● **Objectives**:
[A] In the forum thread about fast internet connection, who finances the "Guadalinfo" offices?
[B] Retype the passage of the forum thread that begins with the words containing "Some of the" and ends with "(Aug 6, 2010)".

# Fast Internet connection



## emjeast (May 18, 2010)

We are moving to Spain soon and are looking within a 25 miles radius of Malaga. Can anyone tell me what areas have good, fast internet connection please? I know that alot of areas have little or non.


----------



## JeanP (Sep 11, 2010)

I am going on a fact finding trip to Malaga and Alicante, first Malaga and from what I have heard the internet speed is fairly decent, unless you close or in a rural area/in a town surrounded mainly by mountains. I could be wrong but from what I have read Malaga is decent.


----------



## dunmovin (Dec 19, 2008)

In towns, it's generally not a problem, but in the countryside, unless the house has an existing phone Telefonica can be ..... well a better name for them is telefrustration...reticent about giving you a line and despite what you might have been told, they are the only onnes who can install a line. It's pointless asking them if they will agree that they can do it then find excuses or delay for YEARS (this happened to myself and two other people Iknow) the other option is a mobile dongle which might give you up to 3mbs, but that is dependant on the network, their coverage and sometimes even the weather.


----------



## 90199 (Mar 21, 2010)

Some of the bars are now offering free wifi, before we connected by landline, we did our internet thingy in the bar with our laptop. I would give that a go first, buy a beer or whatever and talk to your Aunty Maude in Melbourne,

Hepa


----------



## Alcalaina (Aug 6, 2010)

Nearly all all towns in Andalucia with a population less than 10,000 have a "Guadalinfo" office which offers a free internet service. This is financed by the Junta de Andalucia and is intended to make the internet more widely available outside big cities. They are used by all ages, from schoolchildren to silver surfers.

You can get a list of centres here:

Guadalinfo

This should help you till you get your connection set up! Not as much fun as a bar or cafe, but it's free.


----------

(Dataset entries)

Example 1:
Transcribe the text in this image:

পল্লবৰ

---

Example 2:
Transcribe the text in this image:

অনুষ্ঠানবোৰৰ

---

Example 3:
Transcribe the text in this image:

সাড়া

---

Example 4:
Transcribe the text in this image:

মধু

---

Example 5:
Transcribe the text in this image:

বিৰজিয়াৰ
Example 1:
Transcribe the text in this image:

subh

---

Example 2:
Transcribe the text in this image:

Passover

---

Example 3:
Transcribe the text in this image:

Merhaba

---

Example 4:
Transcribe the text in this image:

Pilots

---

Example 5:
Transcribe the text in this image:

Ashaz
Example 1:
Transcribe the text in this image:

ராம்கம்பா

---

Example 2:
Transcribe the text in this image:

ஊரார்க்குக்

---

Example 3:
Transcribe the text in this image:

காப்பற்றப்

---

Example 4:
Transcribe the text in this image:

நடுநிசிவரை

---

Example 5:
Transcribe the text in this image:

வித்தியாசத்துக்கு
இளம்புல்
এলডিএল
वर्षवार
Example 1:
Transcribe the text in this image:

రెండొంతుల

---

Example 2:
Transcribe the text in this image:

● **The responses**:
[A] The Junta de Andalucia.

[B]
Some of the bars are now offering free wifi, before we connected by landline, we did our internet thingy in the bar with our laptop. I would give that a go first, buy a beer or whatever and talk to your Aunty Maude in Melbourne,

Hepa


----------



## Alcalaina (Aug 6, 2010)